Spark jobs often need to enrich a fact-shaped DataFrame with lookup data before aggregation, validation, or writing. A DataFrame join matches rows from two inputs on a key column and produces one DataFrame that carries the fields needed by the next transformation.

In PySpark, DataFrame.join() takes the right-side DataFrame, a join key or expression, and an optional join type. Passing a shared column name such as customer_id performs an equi-join and keeps one copy of that key in the output, while an explicit column expression is better for differently named keys or self-joins.

The default join type is inner, which keeps only matched rows. A left join keeps every row from the left DataFrame and fills right-side columns with NULL where no match exists, so the output exposes lookup coverage before downstream steps rely on the joined columns.

Steps to join Spark DataFrames in PySpark:

  1. Create a PySpark join check script.
    $ vi dataframe_join_check.py
  2. Import the Spark session and functions module.
    from pyspark.sql import SparkSession, functions as F
  3. Build the Spark session.
    spark = (
        SparkSession.builder
        .appName("sg-dataframe-join-check")
        .config("spark.sql.shuffle.partitions", "2")
        .config("spark.ui.showConsoleProgress", "false")
        .getOrCreate()
    )
    spark.sparkContext.setLogLevel("ERROR")

    spark.sql.shuffle.partitions is reduced only to keep the local proof small. Production jobs should use a partition count that matches the data volume and cluster size.

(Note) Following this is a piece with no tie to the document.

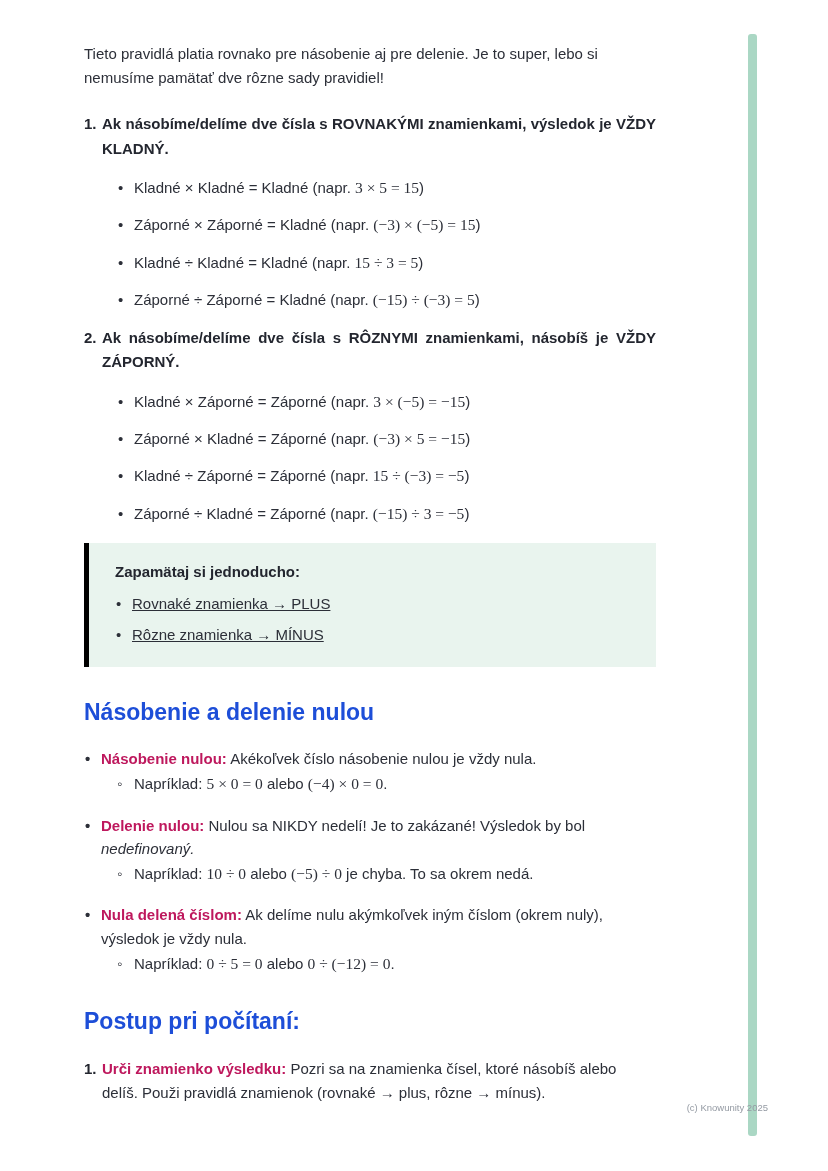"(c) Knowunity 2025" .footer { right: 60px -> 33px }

  4. Create the left DataFrame.
    orders = spark.createDataFrame(
        [
            ("ORD-1001", "C-101", 120.50),
            ("ORD-1002", "C-102", 75.00),
            ("ORD-1003", "C-999", 41.25),
            ("ORD-1004", "C-101", 63.40),
        ],
        ["order_id", "customer_id", "amount"],
    )
  5. Create the lookup DataFrame.
    customers = spark.createDataFrame(
        [
            ("C-101", "Asha Trading"),
            ("C-102", "Northwind Retail"),
            ("C-103", "Meridian Supply"),
        ],
        ["customer_id", "customer_name"],
    )
  6. Join the DataFrames on the shared key.
    joined = (
        orders
        .join(customers, on="customer_id", how="left")
        .select("order_id", "customer_id", "customer_name", "amount")
    )

    on=“customer_id” requires that column on both DataFrames and returns one output customer_id column. Use a column expression such as orders.customer_id == customers.customer_id when the key names differ, and alias DataFrames before self-joins to avoid ambiguous column references.

  7. Print the schema, joined rows, and count checks.
    print("Joined schema:")
    joined.printSchema()
     
    print("Joined rows:")
    joined.orderBy("order_id").show(truncate=False)
     
    print(f"left_join_count = {joined.count()}")
    print(f"inner_join_count = {orders.join(customers, on='customer_id', how='inner').count()}")
    print(f"unmatched_customer_count = {joined.filter(F.col('customer_name').isNull()).count()}")
     
    spark.stop()
  8. Run the script in local mode.
    $ spark-submit --master 'local[2]' dataframe_join_check.py
    ##### snipped #####
    Joined schema:
    root
     |-- order_id: string (nullable = true)
     |-- customer_id: string (nullable = true)
     |-- customer_name: string (nullable = true)
     |-- amount: double (nullable = true)
    
    Joined rows:
    +--------+-----------+----------------+------+
    |order_id|customer_id|customer_name   |amount|
    +--------+-----------+----------------+------+
    |ORD-1001|C-101      |Asha Trading    |120.5 |
    |ORD-1002|C-102      |Northwind Retail|75.0  |
    |ORD-1003|C-999      |NULL            |41.25 |
    |ORD-1004|C-101      |Asha Trading    |63.4  |
    +--------+-----------+----------------+------+
    
    left_join_count = 4
    inner_join_count = 3
    unmatched_customer_count = 1
  9. Confirm the join proof values.

    left_join_count stays at 4 because the left join keeps all four orders. inner_join_count drops to 3 because one order has no matching customer. unmatched_customer_count shows the single lookup miss that produced NULL.

  10. Remove the proof script when it is not part of the application code.